Culture

World Press Photo : « La photo joue un rôle si important dans la diffusion de messages »

Article publié le 5 octobre 2016
Article publié le 5 octobre 2016

En 1955, un groupe de photographes néerlandais organisait un concours pour exposer leur travail à leurs collègues du monde entier. Depuis lors, le concours World Press Photo décerne l'une des récompenses les plus prestigieuses du photojournalisme et du storytelling multimedia. Nous avons rencontré le directeur du World Press Photo, Lars Boering, au Festival International de Ferrara.

cafébabel : Lorsque vous êtes devenu directeur du concours, vous avez déclaré que vous vouliez renforcer les valeurs du storytelling visuel. Quel est votre plan d'action?

Lars Boering : Il est important pour l'organisation de comprendre qu'aujourd'hui, toutes les structures traditionnelles, comme les journaux et les maisons d'édition perdent de leur pouvoir. Nous voulons partager nos connaissances au moyen d'ateliers et de séminaires dans le monde entier. Notre plus grande avancée sera le lancement en octobre, d'une plateforme pour échanger sur l'aspect business de la photographie, et pour lancer des débats. Un endroit que chacun pourra rejoindre pour enrichir la discussion.

cafébabel: Une enquête commandée par le journal français Libération montre que 54 des 58 derniers vainqueurs du concours World Press Photo sont des hommes. Pourquoi y a-t-il aussi peu de femmes? Est-il possible d'inverser la tendance? 

Lars Boering : Depuis mon arrivée, nous avons diffusé tous les chiffres de ce type, pour plus de transparence. Nous travaillons déja avec l'International Women's Media Foundation à Washington D.C., pour discuter du déséquilibre entre les professionnels féminins et masculins qui oeuvrent dans le domaine de la photographie. Nous souhaitons approfondir la recherche sur le sujet. Afin de renforcer cette prise de conscience, nous avons organisé des séminaires en Amérique du Sud et en Afrique, où nous avons créé la base de donnée du photojournalisme africain, pour les inviter à notre concours. Je pense que c'est très bien que des magazines aient partagé ces statistiques, mais nous travaillons déja très dur pour que la situation s'améliore à l'avenir.
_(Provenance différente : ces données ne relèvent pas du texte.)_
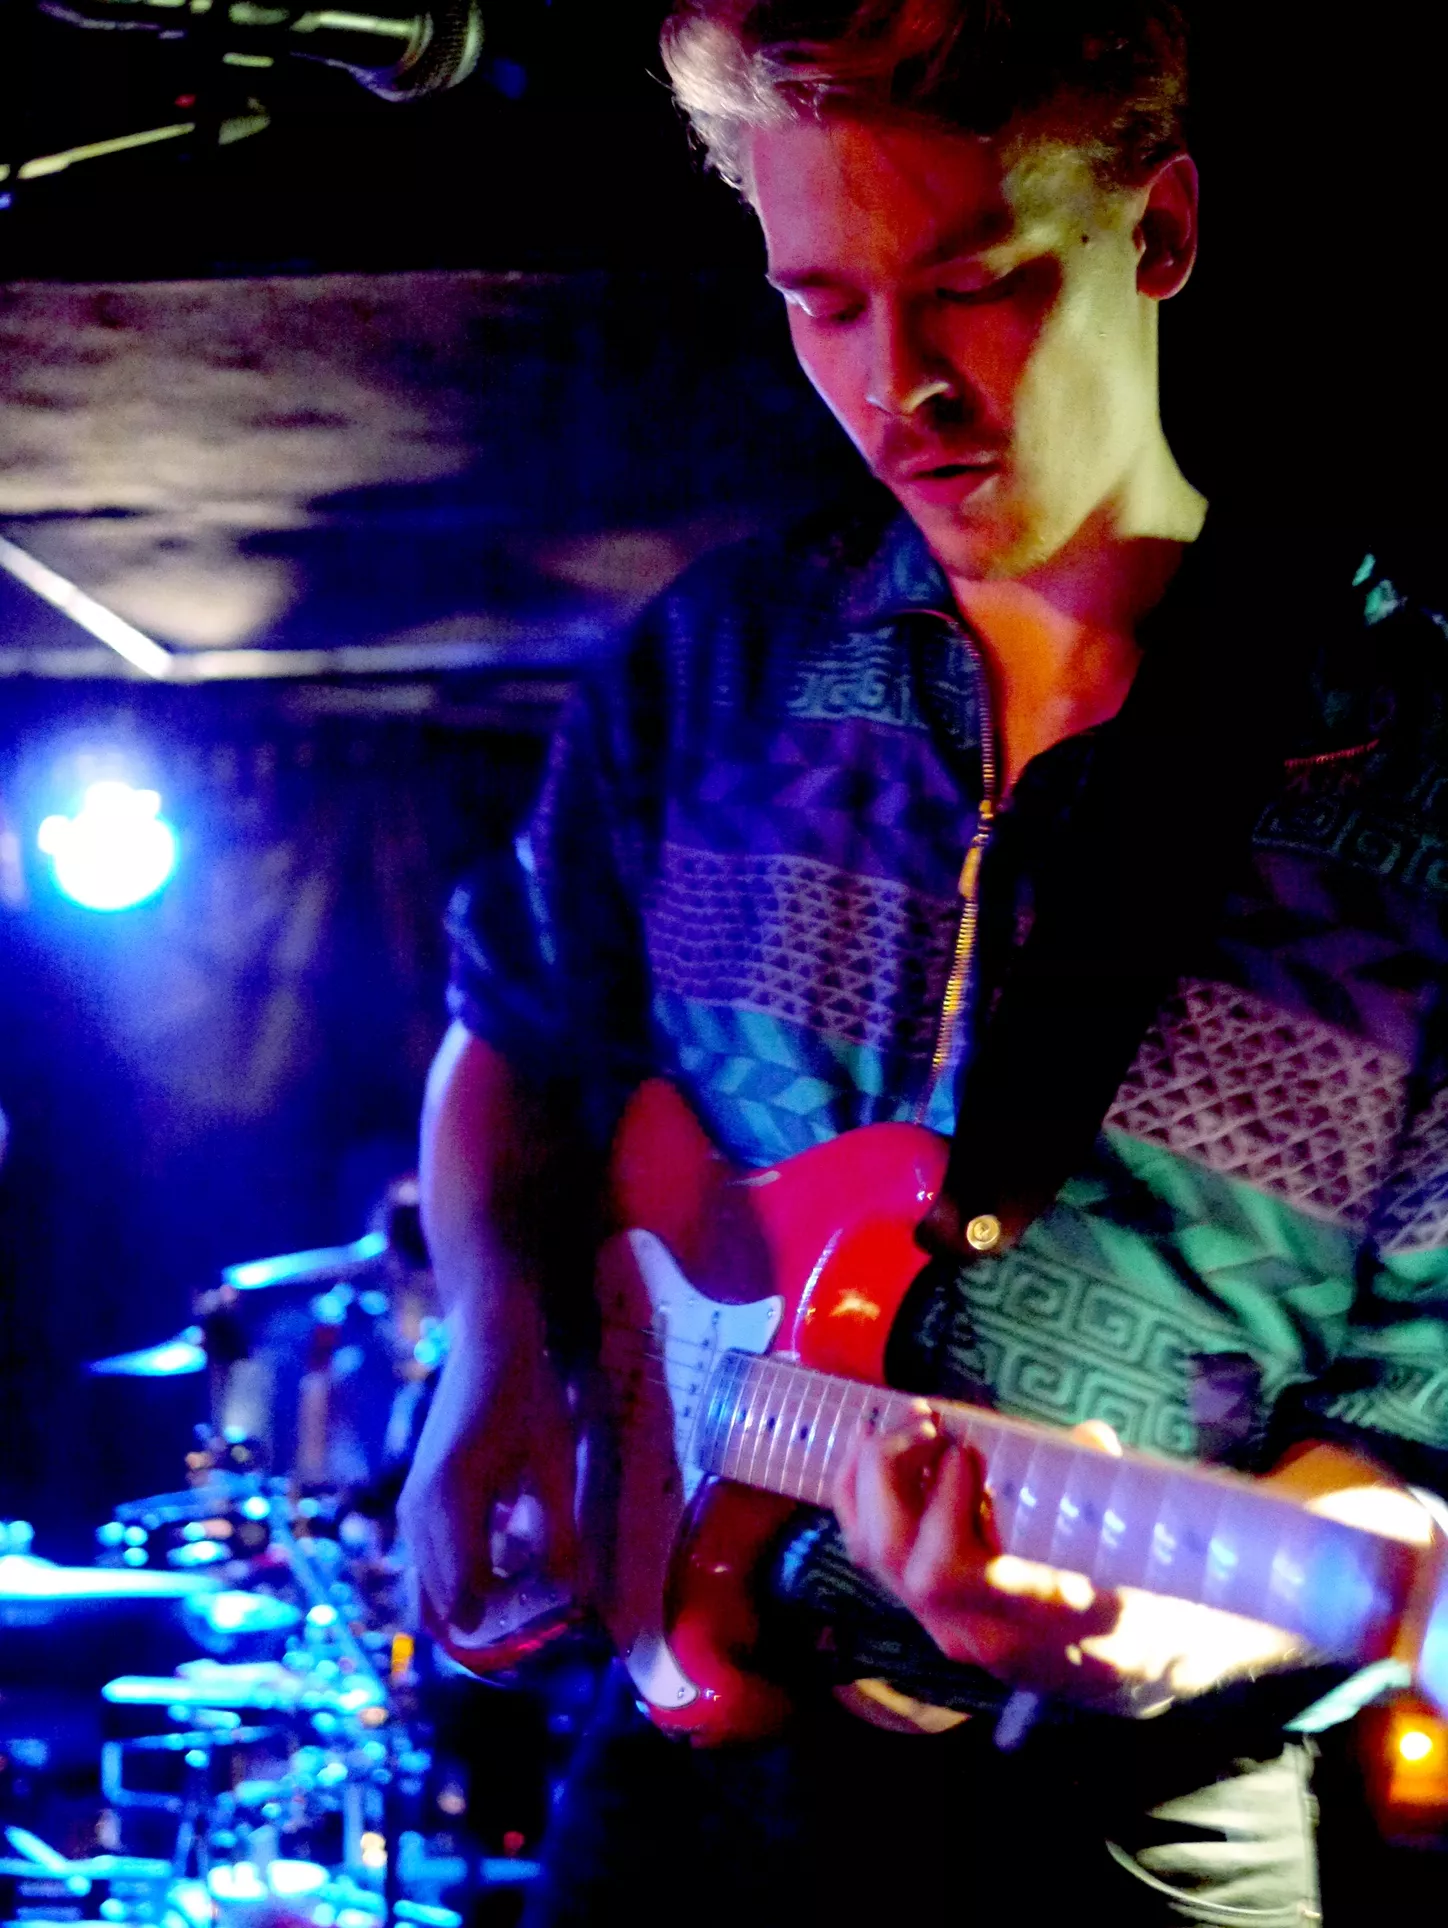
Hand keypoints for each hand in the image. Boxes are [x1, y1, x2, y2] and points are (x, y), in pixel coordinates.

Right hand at [397, 1302, 577, 1634]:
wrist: (487, 1340)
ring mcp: (411, 1509)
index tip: (546, 1625)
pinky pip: (430, 1567)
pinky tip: (509, 1558)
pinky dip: (463, 1580)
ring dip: (474, 1604)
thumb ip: (556, 1533)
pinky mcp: (417, 1503)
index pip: (464, 1605)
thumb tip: (571, 1597)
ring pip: (429, 1593)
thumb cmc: (528, 1395)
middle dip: (488, 1628)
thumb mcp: (553, 1465)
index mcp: (450, 1505)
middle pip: (439, 1610)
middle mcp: (417, 1514)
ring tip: (530, 1587)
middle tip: (538, 1615)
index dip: (507, 1630)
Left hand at [833, 1402, 1127, 1703]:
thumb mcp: (1146, 1556)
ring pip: (871, 1552)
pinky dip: (861, 1492)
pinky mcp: (923, 1606)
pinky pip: (867, 1551)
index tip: (968, 1450)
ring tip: (911, 1422)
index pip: (949, 1573)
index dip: (944, 1503)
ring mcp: (941, 1621)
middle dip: (896, 1473)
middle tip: (932, 1422)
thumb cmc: (1142, 1595)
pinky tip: (878, 1444)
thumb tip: (1089, 1441)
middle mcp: (974, 1630)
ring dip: (875, 1475)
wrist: (1129, 1667)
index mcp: (1035, 1620)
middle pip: (896, 1557)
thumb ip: (1113, 1501)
cafébabel : Il y a un an, vous avez intégré de nouvelles règles au concours, et 33 personnes ont été exclues. Quelles sont ces limites éthiques ?

Lars Boering : Il était nécessaire de prendre un peu de recul. Nos règles n'étaient pas claires, ni pour moi, ni pour les autres professionnels, donc nous avons décidé avec le conseil d'administration de les revoir avec soin. Certaines dataient des années 60. Nous avons besoin d'un code d'éthique clair si nous voulons avoir la maîtrise totale du concours, ainsi que pour éviter les confusions.
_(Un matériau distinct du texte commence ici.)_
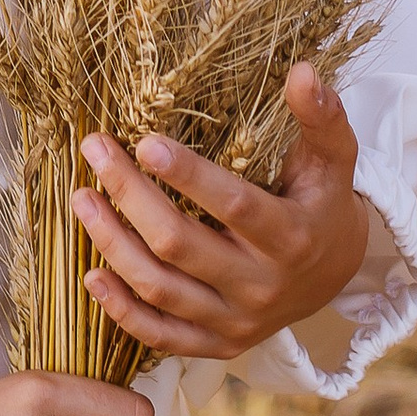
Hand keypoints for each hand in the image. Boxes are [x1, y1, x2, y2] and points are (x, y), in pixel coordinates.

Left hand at [73, 62, 370, 360]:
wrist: (335, 277)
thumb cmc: (322, 204)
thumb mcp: (333, 159)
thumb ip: (321, 117)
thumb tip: (303, 71)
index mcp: (292, 238)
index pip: (234, 206)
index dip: (189, 176)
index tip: (143, 142)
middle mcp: (262, 287)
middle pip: (181, 246)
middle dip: (131, 197)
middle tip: (95, 151)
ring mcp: (237, 322)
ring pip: (162, 291)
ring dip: (113, 247)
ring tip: (81, 200)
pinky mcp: (217, 345)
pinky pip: (161, 337)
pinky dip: (123, 311)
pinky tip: (91, 276)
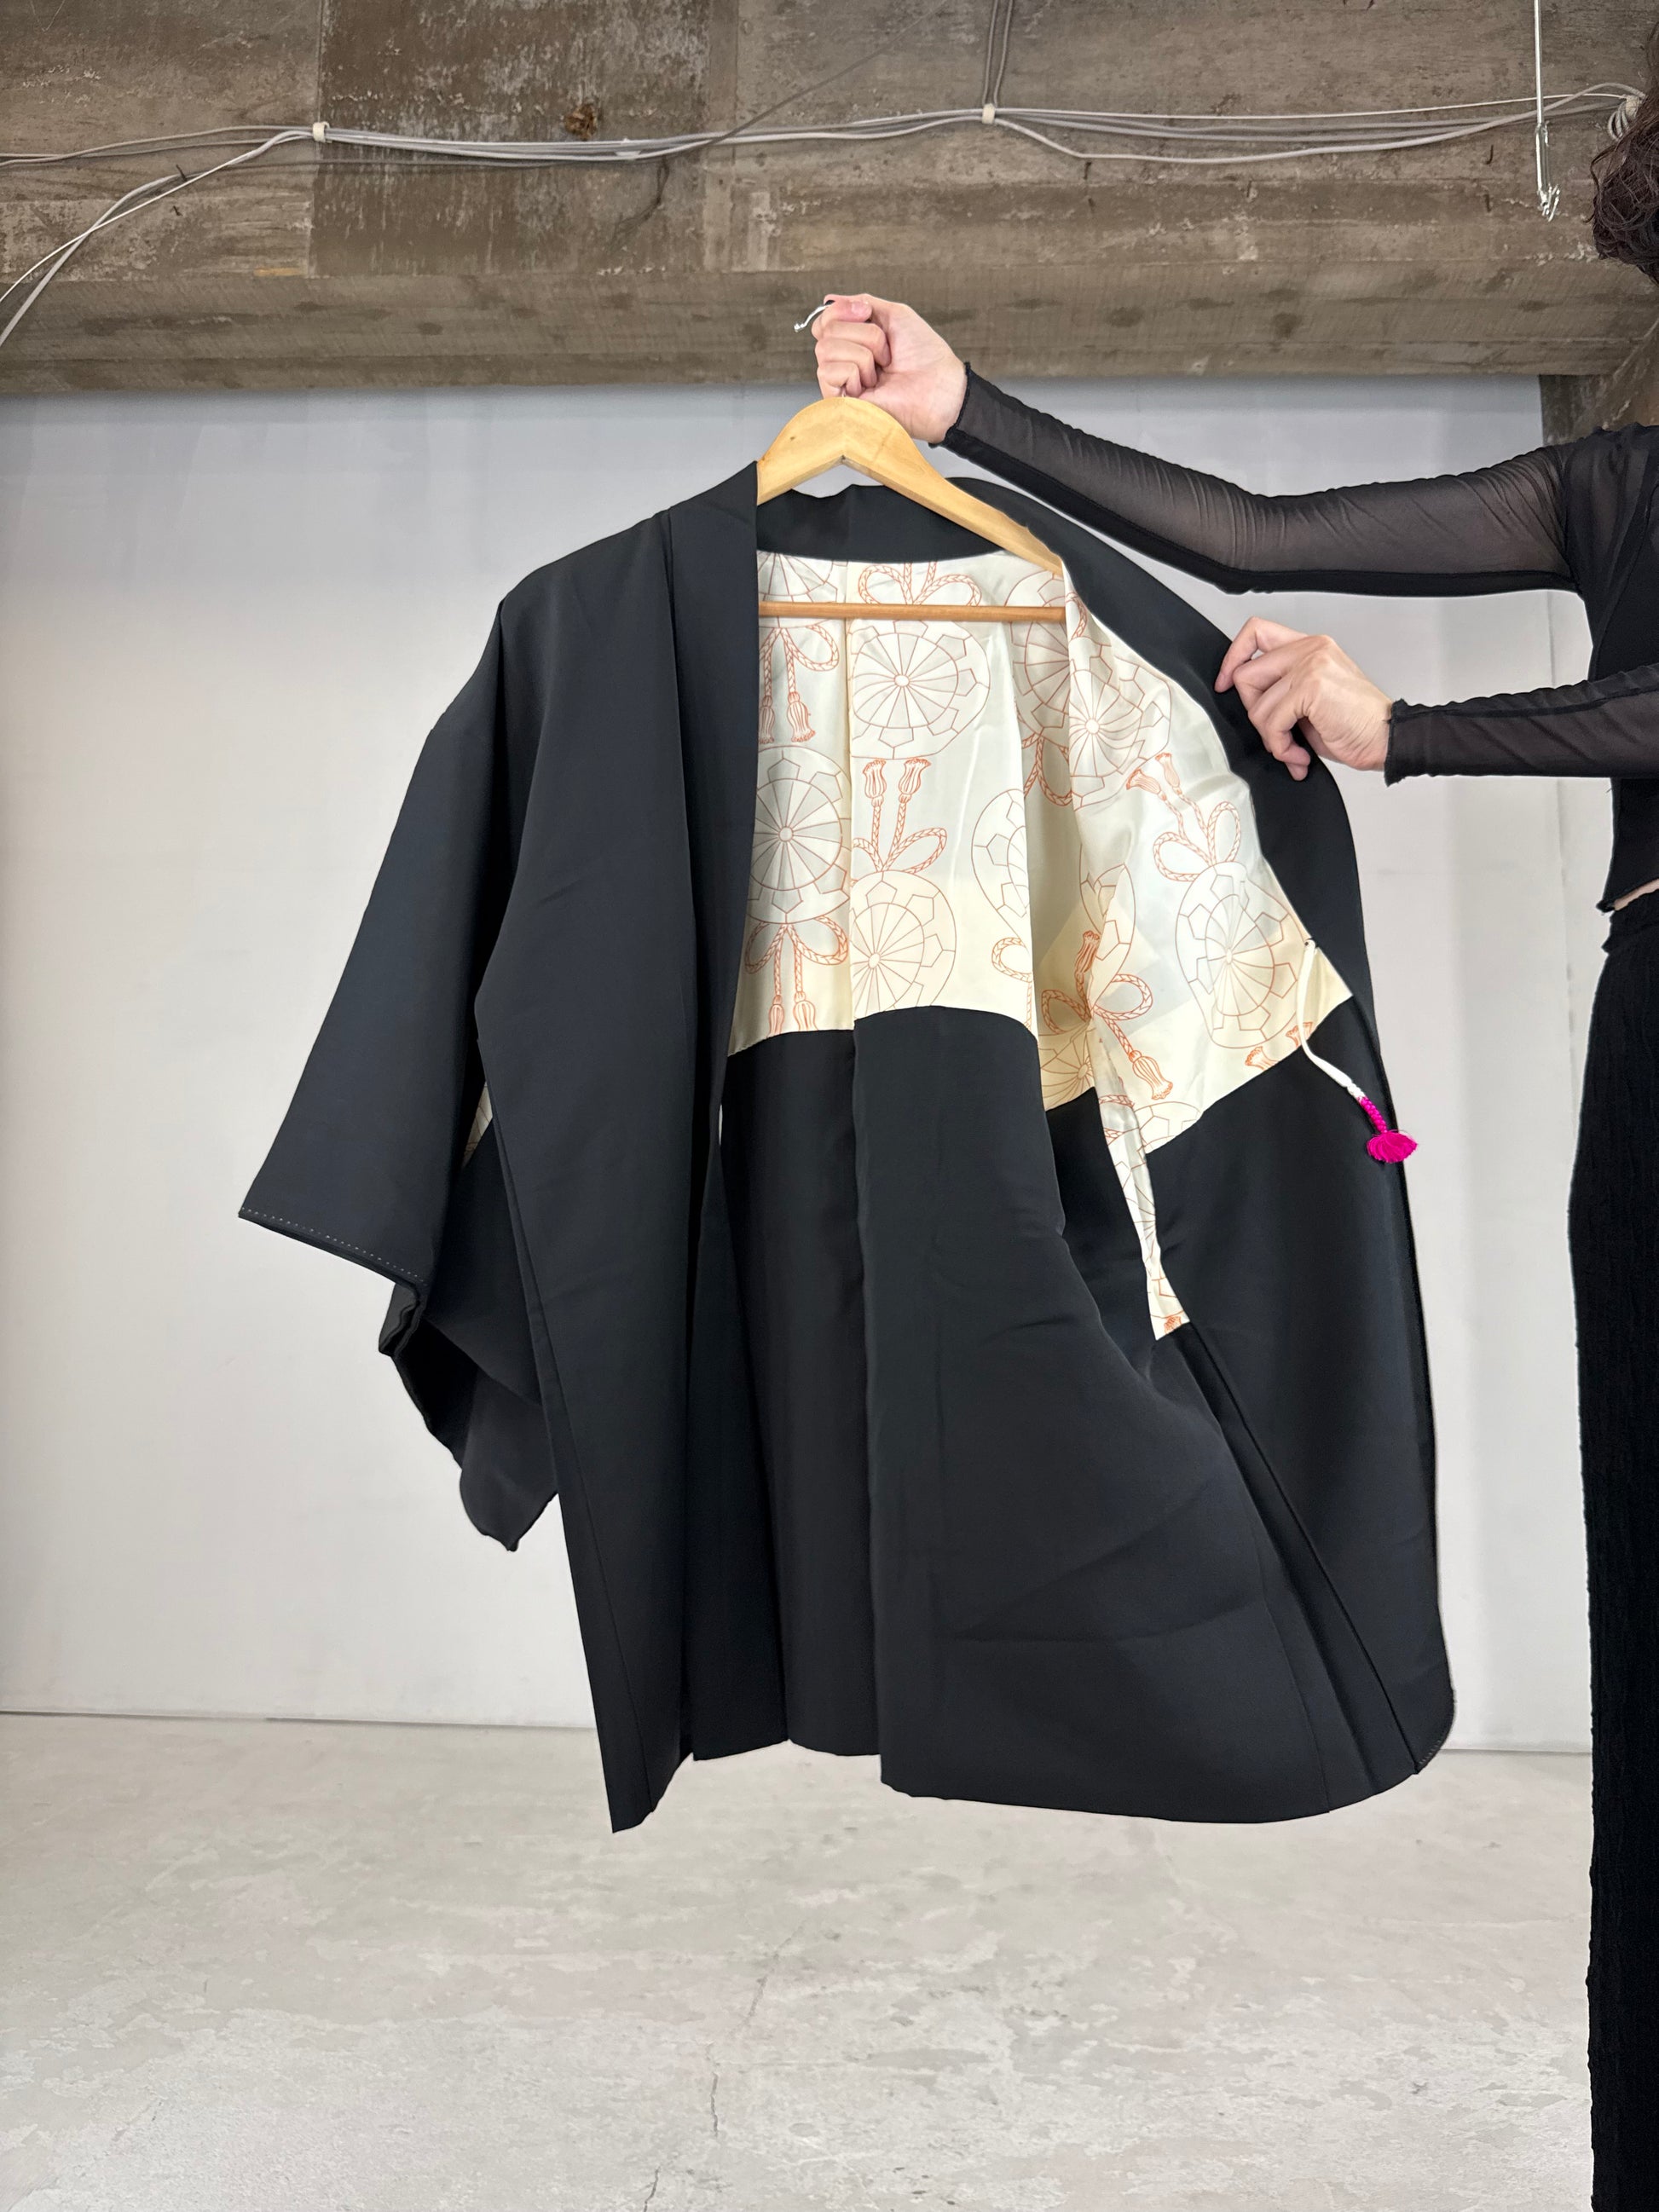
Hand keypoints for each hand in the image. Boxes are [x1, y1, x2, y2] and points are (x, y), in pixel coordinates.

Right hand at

cafébabel : Warren Richardson a remporté le prix cette année avec une photo floue, montrant un bébé passé au travers des barbelés dans les bras d'un réfugié syrien à la frontière serbo-hongroise. Est-ce une façon de montrer que les photos doivent être plus authentiques ? De façon générale, pensez-vous qu'il pourrait être dangereux de montrer des photos d'enfants vivant dans des zones de guerre ? 

Lars Boering : Nous avons vérifié la photo : elle était authentique, et prise sur le terrain. La technologie nous permet de prendre des photos telles que celle qui a remporté le concours. L'année passée nous avons reçu beaucoup de photos de réfugiés et d'enfants, parce qu'il y a beaucoup de situations difficiles auxquelles sont confrontés les enfants dans le monde. Il est vrai que parfois, il est difficile de montrer, ou de regarder ces photos, mais la photographie joue un rôle si important dans la diffusion de messages que nous devons faire quelque chose. Nous parlons encore de la photo de la petite Vietnamienne couverte de napalm, alors que plusieurs décénnies se sont écoulées. Peu importe qui est sur la photo, c'est le message qui est porté au monde entier qui compte.